# OBJETIVO DO EXERCÍCIO:
Devolva na íntegra, sem qualquer alteração, o texto sobre a educação em Sobral.

# DOCUMENTO DE ORIGEM:
****
Publicado em 30 de novembro de 2013 às 13h18.

Recife (PE), Rio de Janeiro (RJ) e Sobral (CE) - As meninas da foto acima moram e estudam no distrito de Aracatiaçu, em Sobral, no Ceará. Aracatiaçu fica a 60 quilômetros do centro de Sobral, que por sua vez está a 250 quilômetros de Fortaleza. É a zona rural de uma das cidades mais quentes do país. Pior: o sertão nordestino sofre com a maior seca dos últimos 50 anos. 

Na escola delas, o ventilador só espalha o calor. Quando a reportagem de EXAME visitou o local, fazia 40 graus. Mas essas crianças têm sorte de viver ali. Nos últimos 13 anos, Sobral vem se consolidando como um exemplo bem-sucedido de reforma educacional.

O Índice de Desenvolvimento da Educação Básica (Ideb), indicador do Ministério da Educação, é maior em Sobral do que em qualquer capital do Brasil nos anos iniciais do ensino fundamental. O mais surpreendente é que os efeitos dessa política educacional já são sentidos até no setor privado.
****
# DADOS:
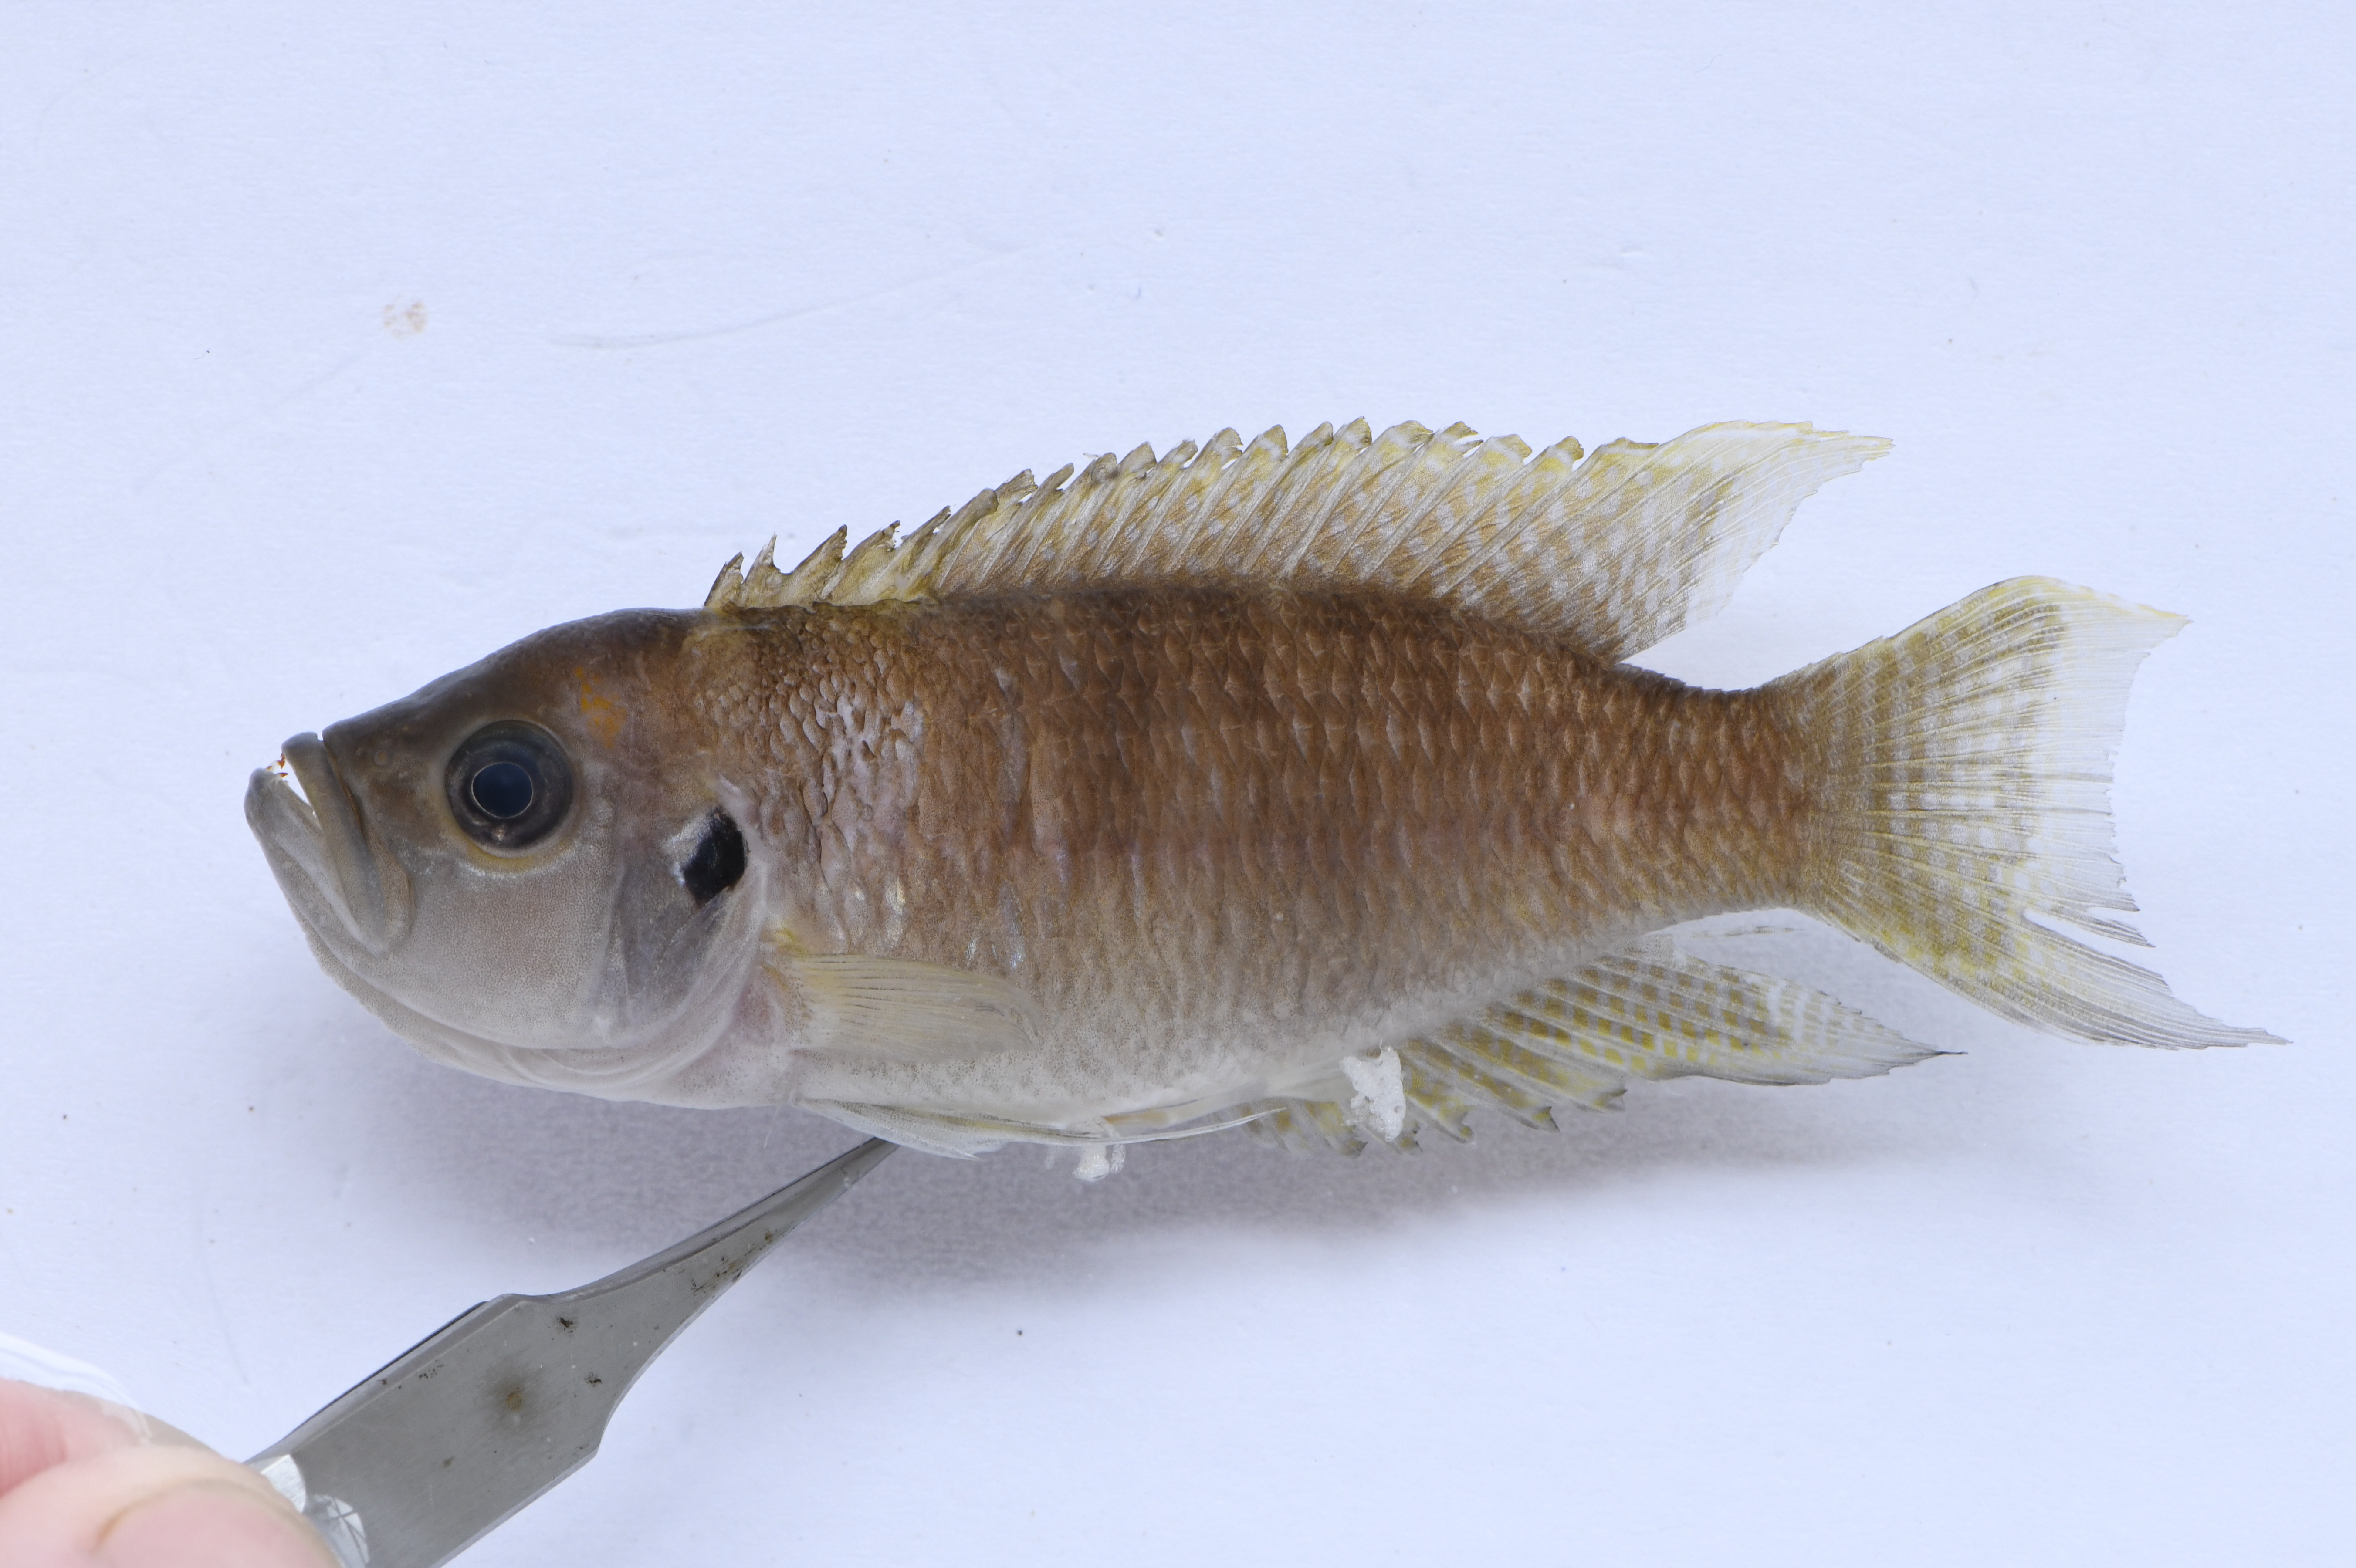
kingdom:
****
# RESPOSTA DO EXERCÍCIO:
Publicado em 30 de novembro de 2013 às 13h18.

Recife (PE), Rio de Janeiro (RJ) e Sobral (CE) - As meninas da foto acima moram e estudam no distrito de Aracatiaçu, em Sobral, no Ceará. Aracatiaçu fica a 60 quilômetros do centro de Sobral, que por sua vez está a 250 quilômetros de Fortaleza. É a zona rural de uma das cidades mais quentes do país. Pior: o sertão nordestino sofre com a maior seca dos últimos 50 anos. 

Na escola delas, o ventilador só espalha o calor. Quando a reportagem de EXAME visitou o local, fazia 40 graus. Mas essas crianças têm sorte de viver ali. Nos últimos 13 anos, Sobral vem se consolidando como um exemplo bem-sucedido de reforma educacional.

O Índice de Desenvolvimento da Educação Básica (Ideb), indicador do Ministério da Educação, é maior em Sobral do que em qualquer capital do Brasil nos anos iniciais do ensino fundamental. O mais surpreendente é que os efeitos dessa política educacional já são sentidos até no setor privado.